> [Problem to work on]: The entries follow. Copy every line in which "Projekt" appears.

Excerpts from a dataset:
● ● ● ●

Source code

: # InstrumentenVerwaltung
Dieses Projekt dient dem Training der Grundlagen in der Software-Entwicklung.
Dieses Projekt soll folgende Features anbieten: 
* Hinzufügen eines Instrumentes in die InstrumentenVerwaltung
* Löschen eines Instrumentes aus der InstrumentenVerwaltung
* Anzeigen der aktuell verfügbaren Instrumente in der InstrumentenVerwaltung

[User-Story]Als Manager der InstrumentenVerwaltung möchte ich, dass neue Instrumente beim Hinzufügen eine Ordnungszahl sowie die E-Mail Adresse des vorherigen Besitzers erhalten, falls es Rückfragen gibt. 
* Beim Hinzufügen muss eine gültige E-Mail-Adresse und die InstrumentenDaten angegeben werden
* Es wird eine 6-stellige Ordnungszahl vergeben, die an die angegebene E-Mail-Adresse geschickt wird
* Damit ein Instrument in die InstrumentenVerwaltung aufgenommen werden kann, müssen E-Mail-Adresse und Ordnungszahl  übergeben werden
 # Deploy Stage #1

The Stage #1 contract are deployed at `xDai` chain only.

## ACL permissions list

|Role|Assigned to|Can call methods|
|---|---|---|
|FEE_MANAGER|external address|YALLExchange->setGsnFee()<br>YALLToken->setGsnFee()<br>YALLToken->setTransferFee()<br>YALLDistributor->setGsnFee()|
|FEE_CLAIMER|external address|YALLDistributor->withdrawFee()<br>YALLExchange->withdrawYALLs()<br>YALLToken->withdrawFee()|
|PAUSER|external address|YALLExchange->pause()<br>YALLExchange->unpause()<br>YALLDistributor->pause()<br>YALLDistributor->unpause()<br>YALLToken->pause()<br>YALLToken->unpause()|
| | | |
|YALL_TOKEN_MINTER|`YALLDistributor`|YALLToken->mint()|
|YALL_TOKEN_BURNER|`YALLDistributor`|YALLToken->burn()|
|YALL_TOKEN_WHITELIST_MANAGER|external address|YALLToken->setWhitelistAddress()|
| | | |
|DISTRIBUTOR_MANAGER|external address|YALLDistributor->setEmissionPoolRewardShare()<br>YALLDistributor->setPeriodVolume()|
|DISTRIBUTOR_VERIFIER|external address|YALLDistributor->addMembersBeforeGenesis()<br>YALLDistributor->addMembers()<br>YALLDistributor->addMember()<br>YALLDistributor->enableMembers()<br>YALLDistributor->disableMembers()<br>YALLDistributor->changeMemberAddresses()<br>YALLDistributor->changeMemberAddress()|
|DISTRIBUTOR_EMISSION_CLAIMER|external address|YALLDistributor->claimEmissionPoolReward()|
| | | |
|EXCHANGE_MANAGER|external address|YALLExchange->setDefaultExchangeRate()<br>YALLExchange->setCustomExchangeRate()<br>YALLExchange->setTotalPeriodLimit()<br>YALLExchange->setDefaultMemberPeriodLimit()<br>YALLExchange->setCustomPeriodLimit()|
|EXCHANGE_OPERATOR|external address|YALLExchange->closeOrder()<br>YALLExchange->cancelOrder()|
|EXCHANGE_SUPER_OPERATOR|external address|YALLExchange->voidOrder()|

● ● ● ●

> [Response to this task]:
Dieses Projekt dient dem Training der Grundlagen in der Software-Entwicklung.
Dieses Projekt soll folgende Features anbieten: 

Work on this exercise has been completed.